“Bisogna emozionarsi perché c’è speranza”: Marco Damilano alla Settimana dell’Accoglienza

Lo scorso 3 ottobre, nel sesto anniversario della strage di Lampedusa, il direttore de L’Espresso Marco Damilano è stato intervistato da Stefano Trasatti presso la sede della Federazione Trentina della Cooperazione in occasione della Settimana dell’Accoglienza, incentrata sul tema dell’immigrazione. Durante la serata è stato perciò inevitabile parlare dei decreti sicurezza, dell’attacco feroce alle ONG, di propaganda becera e di politiche inconcludenti.

Si è ribadito ad alta voce che quella migratoria non è meramente una questione di sbarchi. “Ciò che importa oggi è che queste persone non rientrino nel cruscotto dei dati statistici”, constata amaramente Marco Damilano. Ci accontentiamo di respingere i migranti dalle nostre coste e ci compiaciamo di difendere i confini nazionali in nome della “pubblica sicurezza”. Se poi in territorio libico i diritti di questi esseri umani vengano o meno calpestati semplicemente non è un problema nostro. È una geografia diversa, altra, che non sentiamo appartenerci. Ci ostiniamo a non vedere e a tapparci gli occhi semplicemente perché è più comodo così. Dall’inizio del 2019 gli sbarchi sono stati 7892 contro gli oltre 106 mila registrati negli stessi mesi del 2017. Un risultato storico e senza precedenti di cui l’ex ministro del Viminale non poteva che vantarsi (anche ora che è tornato all’opposizione). Il motivo di tanto trionfalismo è presto detto: se quel numero scende, allora le politiche migratorie hanno avuto successo. E questo è semplicemente raggelante. Si è giunti ad un punto in cui l’occultamento della realtà- una realtà che prevede torture e sofferenze dei profughi- viene considerata una vittoria politica.

Il racconto dell’insicurezza ha permesso la diffusione di una narrazione del tutto fittizia, prosegue Marco Damilano, “una narrazione per cui i morti non esistono perché non li vediamo, i torturati non esistono perché non li vediamo”. Una narrazione secondo la quale la società civile non esiste più, in cui i corpi intermedi e gli enti locali vanno depotenziati e, se possibile, eliminati (emblematico in questo senso lo smantellamento della rete degli SPRAR, disposto dal decreto sicurezza). Una favola accattivante e persuasiva, esempio cristallino di una “politica dell’immediatezza” che è succube dei consensi e che insegue pedissequamente l’opinione pubblica.

Il radicamento di questa visione comporta dunque grandi responsabilità per chi lavora nel settore dell’informazione, come ci ricorda anche l’articolo 21 della Costituzione. “Il giornalismo, se ha un senso, deve illuminare angoli che non vengono raccontati, quei luoghi che poteri vari vorrebbero tenere nascosti”, afferma il direttore.

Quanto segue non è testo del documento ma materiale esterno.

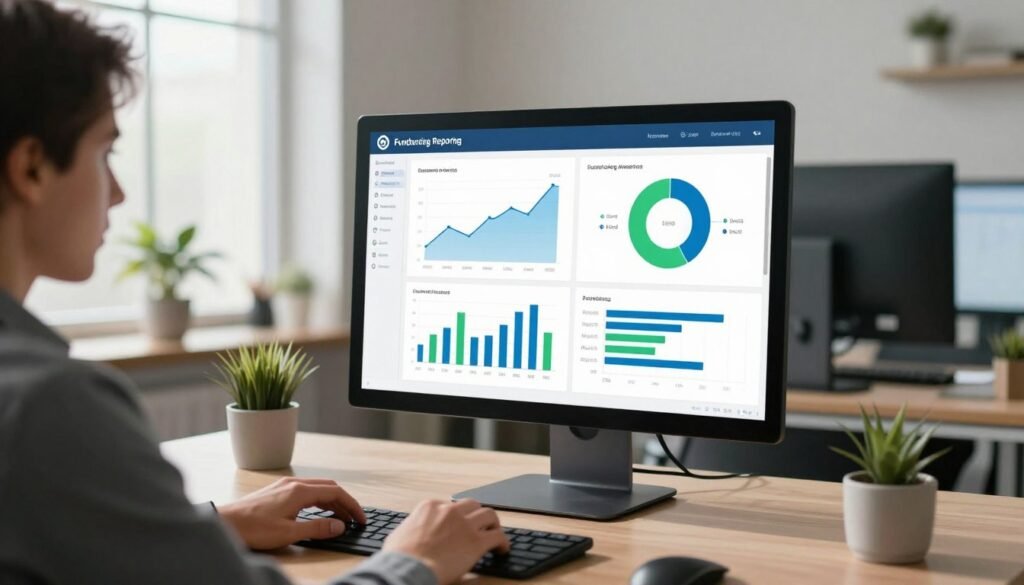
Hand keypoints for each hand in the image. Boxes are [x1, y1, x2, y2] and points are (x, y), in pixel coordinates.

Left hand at [218, 476, 366, 549]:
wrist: (225, 523)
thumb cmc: (253, 528)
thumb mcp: (289, 533)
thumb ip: (317, 528)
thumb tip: (340, 526)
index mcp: (299, 491)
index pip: (335, 492)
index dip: (352, 505)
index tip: (360, 518)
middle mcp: (294, 483)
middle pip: (328, 488)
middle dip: (344, 502)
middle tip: (354, 518)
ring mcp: (284, 486)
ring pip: (317, 488)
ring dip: (331, 501)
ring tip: (340, 517)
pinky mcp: (277, 491)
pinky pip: (305, 491)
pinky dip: (318, 500)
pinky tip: (317, 512)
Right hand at [383, 499, 509, 584]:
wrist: (408, 568)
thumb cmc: (400, 557)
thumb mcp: (400, 533)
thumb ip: (413, 527)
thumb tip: (412, 534)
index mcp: (430, 507)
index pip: (450, 505)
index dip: (457, 516)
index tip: (459, 525)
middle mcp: (449, 511)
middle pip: (472, 505)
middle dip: (476, 515)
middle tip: (480, 526)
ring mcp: (464, 524)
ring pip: (489, 515)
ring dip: (493, 524)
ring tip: (495, 534)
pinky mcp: (476, 541)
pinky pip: (498, 536)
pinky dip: (503, 542)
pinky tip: (502, 549)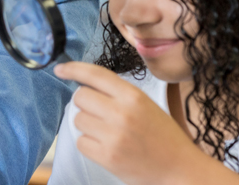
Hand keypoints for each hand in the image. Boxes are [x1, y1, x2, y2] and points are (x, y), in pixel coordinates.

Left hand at [54, 62, 207, 184]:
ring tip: (108, 133)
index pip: (95, 74)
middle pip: (80, 97)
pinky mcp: (107, 157)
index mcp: (133, 96)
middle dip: (85, 104)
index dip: (73, 69)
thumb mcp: (146, 105)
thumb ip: (118, 94)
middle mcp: (122, 113)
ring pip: (78, 120)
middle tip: (100, 114)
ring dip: (87, 125)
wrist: (179, 169)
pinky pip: (81, 142)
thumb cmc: (163, 136)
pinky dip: (89, 144)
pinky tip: (106, 146)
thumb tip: (85, 86)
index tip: (60, 69)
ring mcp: (113, 136)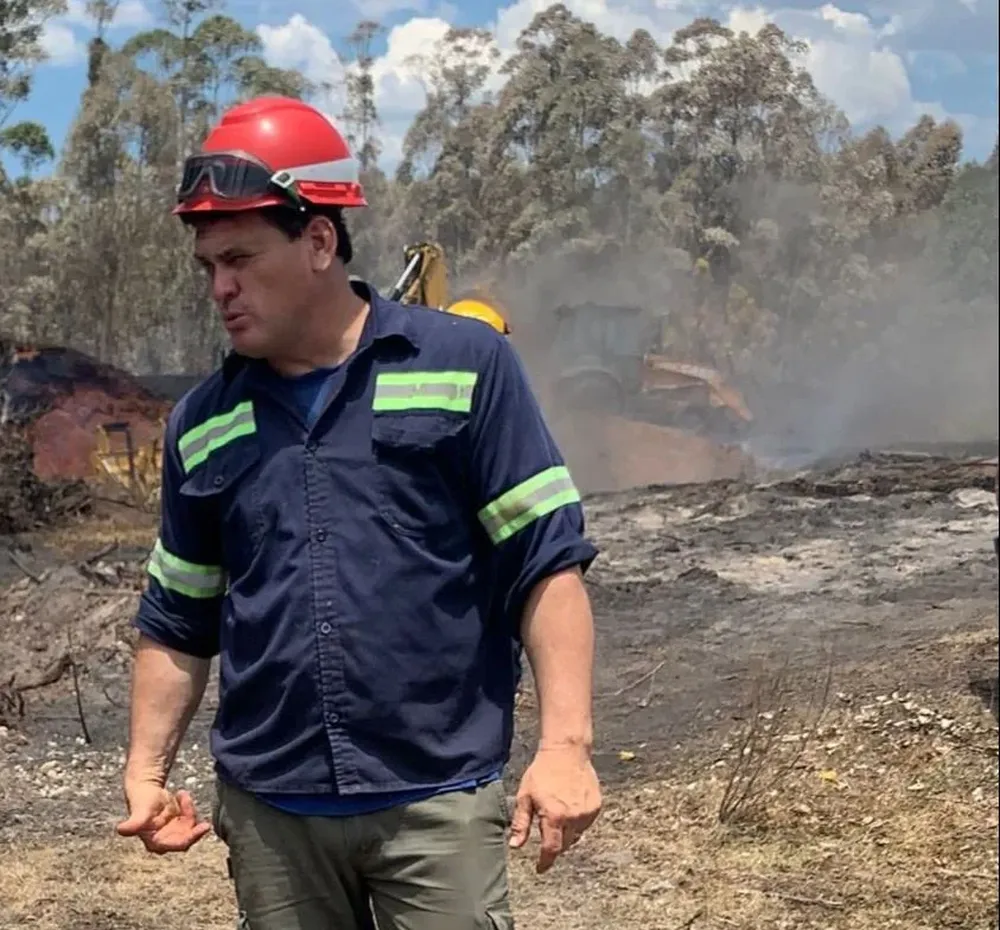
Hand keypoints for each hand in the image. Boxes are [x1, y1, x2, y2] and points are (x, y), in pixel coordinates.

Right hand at [117, 780, 210, 853]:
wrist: (144, 789)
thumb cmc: (141, 802)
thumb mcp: (139, 812)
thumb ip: (134, 823)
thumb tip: (121, 830)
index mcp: (156, 843)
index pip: (178, 845)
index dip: (192, 838)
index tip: (205, 827)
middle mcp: (166, 841)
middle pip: (188, 838)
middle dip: (196, 828)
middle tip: (204, 820)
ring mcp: (174, 832)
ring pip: (191, 824)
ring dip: (189, 809)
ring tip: (181, 794)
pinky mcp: (179, 822)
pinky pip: (191, 816)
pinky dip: (188, 804)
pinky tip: (180, 794)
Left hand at [508, 745, 601, 873]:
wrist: (567, 751)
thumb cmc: (542, 771)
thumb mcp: (525, 795)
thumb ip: (521, 823)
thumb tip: (515, 845)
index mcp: (554, 816)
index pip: (551, 850)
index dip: (545, 862)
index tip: (540, 869)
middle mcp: (573, 818)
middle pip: (564, 844)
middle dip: (554, 844)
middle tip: (546, 832)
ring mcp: (587, 812)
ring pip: (576, 835)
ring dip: (566, 833)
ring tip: (558, 816)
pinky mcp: (596, 806)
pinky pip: (586, 824)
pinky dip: (577, 823)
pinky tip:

Oggi invece si decide in pochi per tutti. Non ci si ascolta più, non ci si consulta. Le ONG che navigano nel Mediterraneo sono ritenute così pericolose perché oltre ad un lavoro di soccorso hanno fatto e fanno ancora un lavoro di informazione. A loro modo svolgono un’azione politica, ma non nel senso partitico. Perché “il partito dei porti chiusi” esiste, quello dei porti aperti no, ed è forse questo a tediare e ad intimorire i sovranisti: il fatto che la società civile sia in grado di autofinanziarsi, coordinarsi e mobilitarsi perseguendo uno scopo ben definito. D’altra parte una volta che hai capovolto la scala dei valori va da sé che chi aiuta, chi soccorre, compie un reato. E questo è scritto nero su bianco su un decreto che è diventato legge. Eppure, spiega Marco Damilano, gli attacchi alle ONG, i cosiddetti “taxi del mare”, e a tutto il mondo del no profit non sono soltanto l’effetto collaterale di una fine strumentalizzazione. “Nella polemica contro le ONG c’è innanzitutto una criminalizzazione complessiva del mondo della solidarietà.” Una criminalizzazione deleteria, inquietante. Una deriva disumana che va arginata e contrastata con ostinazione.

È con questi occhi che va interpretata la copertina de L’Espresso di questa settimana, realizzata dal vignettista Mauro Biani. “E ora aboliteli”, si legge a caratteri cubitali. Una sfida ambiziosa: abolire la cultura della distruzione per costruirne un’altra, quella della ricucitura, della ritessitura. Un monito che è però anche un grande invito alla speranza. “A chi investe nella paura bisogna rispondere investendo nella speranza. Bisogna emozionarsi perché c’è speranza”. Queste le parole di congedo di Marco Damilano. Dalla sala si leva un applauso scrosciante. Segno che quella per la democrazia è una battaglia che va combattuta ogni giorno.